In the opening scenes, Virgie is celebrating her sixth birthday. Unfortunately, her sixth birthday happens to be April 12, 1861 (what are the odds?). Captain Herbert Cary goes off to war, leaving Virgie in the care of her mother and their happy, happy slaves. The Cary family owns a number of slaves, but the two main ones are Uncle Billy, a tap-dancing butler played by Bill "Bojangles" Robinson, and James Henry (Willie Best), who is portrayed as The Ditz. The damn Yankees show up and are mean, except for their leader, Colonel Morrison, who is a Friendly Enemy. Somehow, it all ends up with Virgie sitting in Abraham Lincoln's paternal lap and convincing him to grant presidential pardons to her father and Colonel Morrison.

The movie is an adaptation of a 1911 play of the same name, which was earlier adapted as a silent film in 1914. This 1935 version takes the original play, a serious drama about the toll war takes on an innocent little girl, and turns it into a family-friendly musical because why not. Well, family-friendly except for the racism. It is this movie's whitewashing of slavery and sympathy of the Confederacy which makes it the most controversial entry in the Shirley Temple canon.

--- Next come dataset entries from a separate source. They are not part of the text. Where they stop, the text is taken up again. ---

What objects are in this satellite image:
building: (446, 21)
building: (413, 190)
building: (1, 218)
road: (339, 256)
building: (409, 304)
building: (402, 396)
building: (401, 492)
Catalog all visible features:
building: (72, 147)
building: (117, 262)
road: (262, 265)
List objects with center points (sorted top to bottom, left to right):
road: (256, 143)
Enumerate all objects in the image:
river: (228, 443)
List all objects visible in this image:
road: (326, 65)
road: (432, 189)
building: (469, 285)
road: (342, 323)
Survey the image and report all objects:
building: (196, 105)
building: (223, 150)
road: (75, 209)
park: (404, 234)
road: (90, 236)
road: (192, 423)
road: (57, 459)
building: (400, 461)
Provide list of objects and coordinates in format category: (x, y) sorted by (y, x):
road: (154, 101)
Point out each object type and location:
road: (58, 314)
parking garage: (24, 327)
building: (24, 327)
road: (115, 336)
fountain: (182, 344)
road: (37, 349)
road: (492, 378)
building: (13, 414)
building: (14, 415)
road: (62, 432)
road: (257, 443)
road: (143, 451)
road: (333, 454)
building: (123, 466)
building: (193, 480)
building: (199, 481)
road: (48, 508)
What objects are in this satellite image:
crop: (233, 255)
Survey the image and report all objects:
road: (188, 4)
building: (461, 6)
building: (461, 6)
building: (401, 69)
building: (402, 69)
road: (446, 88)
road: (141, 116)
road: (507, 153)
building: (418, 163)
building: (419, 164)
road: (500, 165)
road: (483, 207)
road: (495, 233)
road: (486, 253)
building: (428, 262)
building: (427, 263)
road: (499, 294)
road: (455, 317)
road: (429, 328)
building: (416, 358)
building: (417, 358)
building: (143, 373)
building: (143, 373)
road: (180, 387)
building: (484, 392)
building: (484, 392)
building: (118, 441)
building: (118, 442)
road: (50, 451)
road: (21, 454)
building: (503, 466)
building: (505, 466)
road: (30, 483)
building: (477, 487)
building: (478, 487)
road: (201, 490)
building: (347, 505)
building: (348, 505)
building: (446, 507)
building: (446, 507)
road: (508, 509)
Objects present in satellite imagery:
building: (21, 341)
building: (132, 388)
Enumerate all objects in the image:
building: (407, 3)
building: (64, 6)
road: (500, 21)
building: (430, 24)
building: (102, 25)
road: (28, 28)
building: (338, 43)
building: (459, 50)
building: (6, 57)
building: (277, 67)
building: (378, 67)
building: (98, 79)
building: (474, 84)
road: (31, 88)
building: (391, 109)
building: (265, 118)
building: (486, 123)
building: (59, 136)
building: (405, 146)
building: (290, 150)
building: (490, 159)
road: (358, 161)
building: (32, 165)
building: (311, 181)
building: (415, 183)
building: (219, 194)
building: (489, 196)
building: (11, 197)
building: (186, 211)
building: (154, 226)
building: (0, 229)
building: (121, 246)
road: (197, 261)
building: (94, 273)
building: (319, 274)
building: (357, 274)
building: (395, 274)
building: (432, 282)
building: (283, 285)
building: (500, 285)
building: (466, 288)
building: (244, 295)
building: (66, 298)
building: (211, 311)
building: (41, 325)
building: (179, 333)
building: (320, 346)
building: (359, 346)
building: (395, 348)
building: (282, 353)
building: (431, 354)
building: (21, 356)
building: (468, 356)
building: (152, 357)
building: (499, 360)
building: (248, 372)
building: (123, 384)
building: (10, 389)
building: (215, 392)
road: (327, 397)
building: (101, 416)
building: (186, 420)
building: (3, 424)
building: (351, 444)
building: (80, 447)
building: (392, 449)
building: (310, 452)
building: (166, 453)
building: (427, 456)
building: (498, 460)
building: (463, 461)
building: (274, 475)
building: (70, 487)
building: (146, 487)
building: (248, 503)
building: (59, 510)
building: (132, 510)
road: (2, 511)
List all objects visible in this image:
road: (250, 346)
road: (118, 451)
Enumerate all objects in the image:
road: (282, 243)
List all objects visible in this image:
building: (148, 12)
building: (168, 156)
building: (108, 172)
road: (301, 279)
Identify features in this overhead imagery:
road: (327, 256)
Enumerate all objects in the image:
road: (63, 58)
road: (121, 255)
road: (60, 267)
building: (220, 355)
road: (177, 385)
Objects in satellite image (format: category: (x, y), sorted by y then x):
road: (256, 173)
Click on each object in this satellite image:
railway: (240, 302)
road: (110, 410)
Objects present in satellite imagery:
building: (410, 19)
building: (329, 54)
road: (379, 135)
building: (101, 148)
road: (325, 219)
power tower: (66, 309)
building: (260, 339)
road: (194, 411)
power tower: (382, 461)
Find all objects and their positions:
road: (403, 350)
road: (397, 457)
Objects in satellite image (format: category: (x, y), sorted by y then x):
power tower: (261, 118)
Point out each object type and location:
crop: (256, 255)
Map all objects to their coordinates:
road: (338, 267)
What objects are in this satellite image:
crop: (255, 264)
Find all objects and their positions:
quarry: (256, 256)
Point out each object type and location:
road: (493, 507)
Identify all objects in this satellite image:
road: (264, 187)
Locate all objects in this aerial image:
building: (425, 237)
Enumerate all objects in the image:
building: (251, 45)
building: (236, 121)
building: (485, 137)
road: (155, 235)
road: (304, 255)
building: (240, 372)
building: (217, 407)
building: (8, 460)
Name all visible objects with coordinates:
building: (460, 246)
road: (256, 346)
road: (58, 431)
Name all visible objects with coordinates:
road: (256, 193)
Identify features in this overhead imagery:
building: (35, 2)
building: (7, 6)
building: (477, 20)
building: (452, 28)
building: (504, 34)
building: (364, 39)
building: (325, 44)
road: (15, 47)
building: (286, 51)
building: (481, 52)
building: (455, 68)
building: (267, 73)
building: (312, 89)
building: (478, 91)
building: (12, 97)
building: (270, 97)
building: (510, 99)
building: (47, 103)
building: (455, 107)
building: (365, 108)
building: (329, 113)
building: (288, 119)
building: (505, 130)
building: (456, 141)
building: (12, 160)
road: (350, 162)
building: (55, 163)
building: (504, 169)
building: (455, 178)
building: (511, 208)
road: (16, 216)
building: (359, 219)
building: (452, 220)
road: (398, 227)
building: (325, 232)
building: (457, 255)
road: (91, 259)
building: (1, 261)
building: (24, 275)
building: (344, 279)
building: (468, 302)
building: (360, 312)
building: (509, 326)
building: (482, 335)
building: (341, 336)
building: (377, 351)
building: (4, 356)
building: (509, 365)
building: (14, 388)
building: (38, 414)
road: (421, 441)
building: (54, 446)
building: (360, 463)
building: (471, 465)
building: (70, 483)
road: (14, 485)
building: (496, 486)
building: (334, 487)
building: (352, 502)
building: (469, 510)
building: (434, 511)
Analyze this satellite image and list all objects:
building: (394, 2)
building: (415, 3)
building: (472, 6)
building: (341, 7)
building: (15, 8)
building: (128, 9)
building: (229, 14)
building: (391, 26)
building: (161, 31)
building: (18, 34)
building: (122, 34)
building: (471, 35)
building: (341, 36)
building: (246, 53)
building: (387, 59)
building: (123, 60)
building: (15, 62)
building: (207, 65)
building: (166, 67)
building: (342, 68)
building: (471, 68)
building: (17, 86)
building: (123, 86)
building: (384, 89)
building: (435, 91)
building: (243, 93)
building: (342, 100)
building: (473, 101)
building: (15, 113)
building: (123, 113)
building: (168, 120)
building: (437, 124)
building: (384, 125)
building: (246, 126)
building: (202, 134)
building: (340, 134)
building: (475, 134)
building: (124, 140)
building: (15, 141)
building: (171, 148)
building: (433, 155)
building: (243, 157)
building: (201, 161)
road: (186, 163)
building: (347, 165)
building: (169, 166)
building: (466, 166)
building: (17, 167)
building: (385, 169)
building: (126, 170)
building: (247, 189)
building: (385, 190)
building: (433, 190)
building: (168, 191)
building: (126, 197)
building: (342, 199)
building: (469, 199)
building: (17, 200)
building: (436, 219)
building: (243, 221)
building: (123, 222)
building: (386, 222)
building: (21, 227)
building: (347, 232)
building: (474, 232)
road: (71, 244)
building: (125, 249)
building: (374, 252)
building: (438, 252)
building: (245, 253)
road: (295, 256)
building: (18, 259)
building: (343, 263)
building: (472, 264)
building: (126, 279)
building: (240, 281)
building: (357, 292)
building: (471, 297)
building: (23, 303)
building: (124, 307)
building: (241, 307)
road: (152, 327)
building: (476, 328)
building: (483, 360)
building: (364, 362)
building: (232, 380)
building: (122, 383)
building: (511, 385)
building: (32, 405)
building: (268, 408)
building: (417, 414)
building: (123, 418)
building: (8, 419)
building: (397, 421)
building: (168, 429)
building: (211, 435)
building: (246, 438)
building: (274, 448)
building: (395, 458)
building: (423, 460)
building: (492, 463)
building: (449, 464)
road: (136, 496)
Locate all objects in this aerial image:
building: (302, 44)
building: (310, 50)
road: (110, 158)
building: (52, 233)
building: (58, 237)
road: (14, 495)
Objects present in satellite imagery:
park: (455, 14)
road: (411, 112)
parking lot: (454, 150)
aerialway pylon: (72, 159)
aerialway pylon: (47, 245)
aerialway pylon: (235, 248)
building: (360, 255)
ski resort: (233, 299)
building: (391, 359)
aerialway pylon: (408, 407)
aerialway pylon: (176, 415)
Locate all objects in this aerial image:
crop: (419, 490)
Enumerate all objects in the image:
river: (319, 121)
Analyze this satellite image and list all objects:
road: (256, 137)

This film provides examples of:

  • Blackface: At one point, Virgie dons blackface to disguise herself as a slave.
  • Been There, Shaped History: In an earlier version of the script, Virgie gives Lincoln the inspiration he needs to write the Gettysburg Address. A script doctor made them get rid of that, saying "if you ever even suggest that Shirley Temple was the inspiration for the Gettysburg Address, they'll throw rocks at us".
  • Daddy's Girl: Guess
  • The Fool: A weird example thanks to the massive amounts of Values Dissonance that come with this movie. James Henry is actually not nearly as dumb as people in the movie seem to think he is; he knows how to march and halt, he’s correct in saying the Yankees are coming to free the slaves, and he asks interesting questions about the origin of words. In every instance, though, he gets yelled at by Uncle Billy or even Virgie.
  • Happiness in Slavery: All the slaves are happy under the Cary family and fear the Yankees. When James Henry suggests the Yankees are coming to free them, it's treated as another moment of him being an idiot.
  • Lighter and Softer: The original 1911 play was more serious (and more racist) than this film is.
  • Missing Mom: Halfway through the film, Virgie's mother (who apparently doesn't have any name beyond "Mrs. Cary") is Killed Off for Real.
  • Not Even Bothering with the Accent: Neither Shirley Temple nor anyone else attempts a Southern accent.
  • Politically Correct History: Not politically correct for now, of course, but politically correct for 1935.
  • Title Drop: At one point, Colonel Morrison refers to Virgie as "the littlest rebel of them all". For her part, Virgie insists in an earlier scene that, "I'm not a rebel! My daddy said so. I'm a Confederate!"
  • Truth in Television: They got one thing right. Abe Lincoln's favorite snack was apples.
  • Uncle Tomfoolery: James Henry, full stop. Uncle Billy was this trope in the source material, but the film gives him more dignity while still having him be loyal to the Cary family.
  • War Is Hell: A theme repeated throughout the film, helped along by its assertion that slavery was totally okay and that there was therefore nothing worth fighting over. The message is a little strange considering the movie portrays the Civil War as an almost genteel affair. The closest thing we get to a wartime atrocity is some rowdy Yankee soldiers causing mischief in the Cary household and they're quickly sorted out by their commander. If other anti-war films portray two enemy sides which are equally cruel, this one portrays two enemy sides dominated by nice people who should just forget the war and be friends.